İbn Ebî Şeybe, İbn Cerîr, İbnu'l-Münzir ve İbn Ebî Hâtim'in bildirdiğine göre İbn Abbâs: "...Çorak bir yer..." âyetini açıklarken: "Burada Yemen'de bir yer kastedilmektedir" dedi.

Abdurrezzâk, İbn Cerîr, İbnu'l-Münzir ve İbn Ebî Hâtim'in bildirdiğine göre Mücâhid: "...Çorak bir yer..." âyetini açıklarken: "Burada bitki vermeyen yerler kastedilmektedir. Burası da (Yemen'de) Ebyan denilen yer ve etrafıdır" dedi.

İbn Ebî Hâtim'in bildirdiğine göre İkrime: "...Çorak bir yer..." âyetini açıklarken: "Burada susuz topraklar kastedilmektedir" dedi.

İbn Ebî Hâtim'in bildirdiğine göre Süddî: "...Çorak bir yer..." âyetini açıklarken: "Burada ölü topraklar kastedilmektedir" dedi.

İbn Ebî Hâtim'in bildirdiğine göre Hasan(-ı Basrî): "...Çorak bir yer..."âyetini açıklarken: "Burada Yemen ve Şam arasındaki köyler kastedilmektedir" dedi.

Ebû Bekr b. Hayyân Ğurar'da Rabî' b. Sebre'den bildirir: Misaller manadan daha fazla akla yatkındır. Allah'ın: "Bizim suyu çorak bir yere sürdüğümüzü... görmediler mi..." âyetini işitmiyor musun? Görmüyor musun? Görmüyorlar mı?

28

Bkz. Ayet:30

29

Bkz. Ayet:30

30

"Bir de: «Eğer doğru söyleyenler iseniz, şu fetih ne zamanmış?» diyorlar. De ki: «Hükmün verileceği gün inkarcılara ne inanmaları fayda verir ve ne de ertelenirler.» Şimdi sen onlardan yüz çevir ve bekle. Şüphesiz onlar da bekliyorlar."

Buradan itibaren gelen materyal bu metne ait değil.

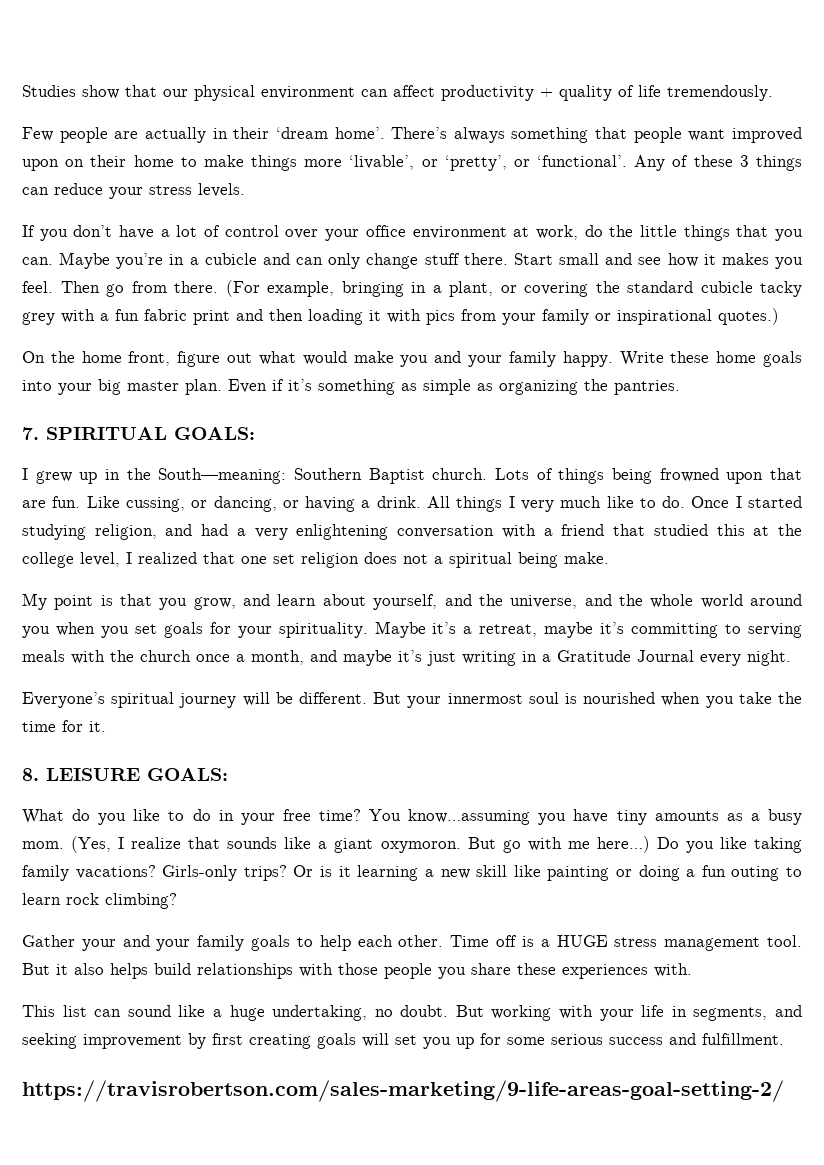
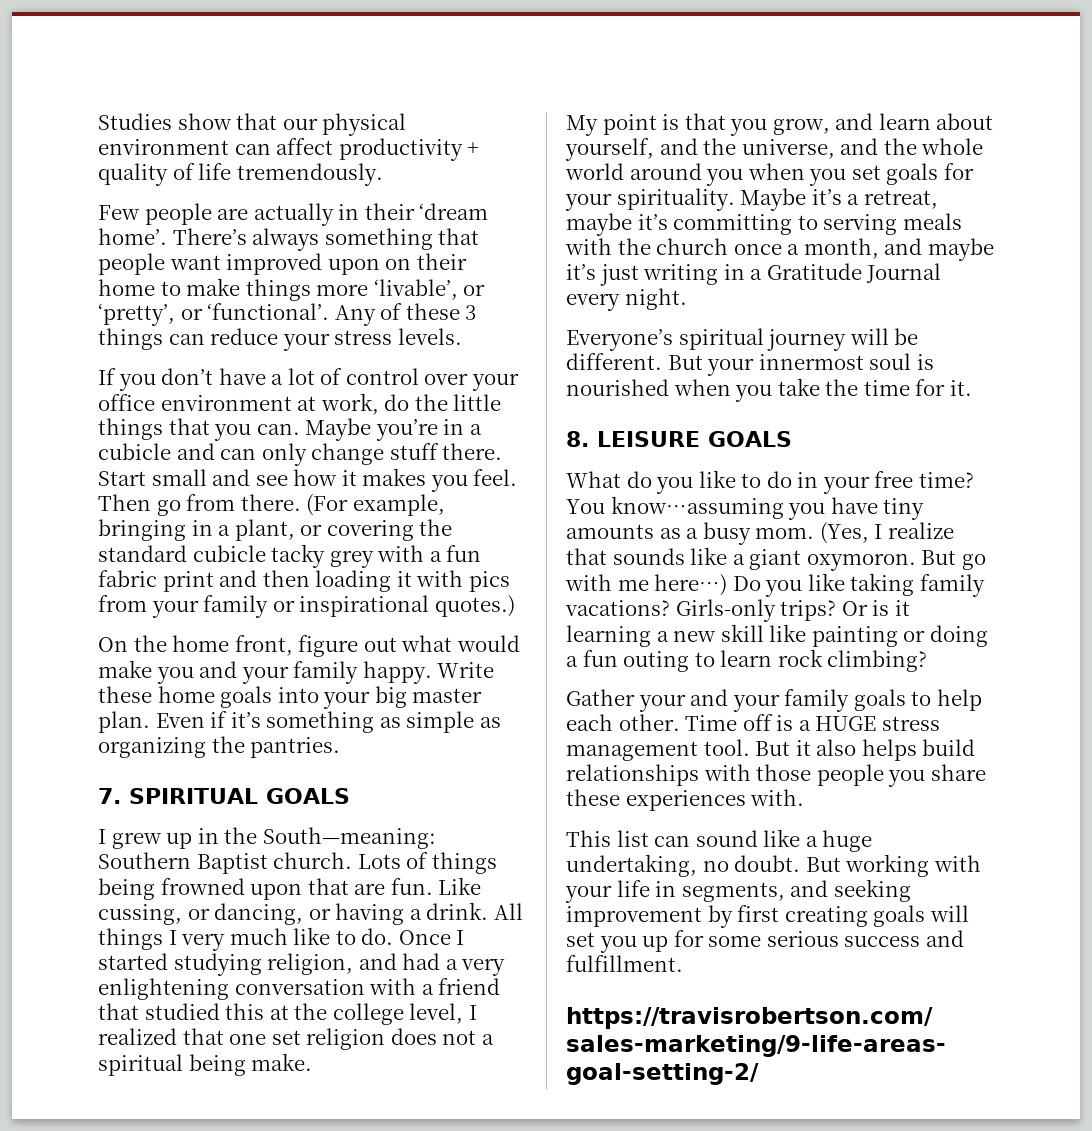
[174,427,255,440] GOALS: -> [265,788,350,804] GOALS
[147,768,228,781] GOALS: -> [708,431,792,447] GOALS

İbn Cerîr ve İbn Ebî Hâtim'in bildirdiğine göre Sahabe: "Rahat edip te nimetleneceğimiz o gün yakındır" deyince müşrikler: "Eğer doğru söylüyorsanız bu fetih ne zamandır?" dediler. Bunun üzerine bu âyet indi.

Hâkim ve Beyhakî'nin Delâil'de bildirdiğine göre İbn Abbâs: "Bir de: «Eğer doğru söyleyenler iseniz, şu fetih ne zamanmış?» diyorlar" âyetini açıklarken: "Burada Bedir günü kastedilmektedir. Hazret-i Peygamber'e (sallallahü aleyhi ve sellem) fetih nasip oldu, ama bu kafirlere ölümlerinden sonra bir fayda vermedi" dedi.

Firyabî, İbn Ebî Şeybe, İbn Cerîr, İbnu'l-Münzir ve İbn Ebî Hâtim'in bildirdiğine göre Mücâhid: "Hükmün verileceği gün..." âyetini açıklarken: "Burada kıyamet günü kastedilmektedir" dedi.

Abdurrezzâk, İbn Cerîr, İbnu'l-Münzir ve İbn Ebî Hâtim'in bildirdiğine göre Katâde: "Hükmün verileceği gün..." âyetini açıklarken: "Burada hesap günü kastedilmektedir" dedi. Şimdi sen onlardan yüz çevir ve bekle. Şüphesiz onlar da bekliyorlar" âyeti hakkında ise: "Burada da kıyamet günü kastedilmektedir" dedi.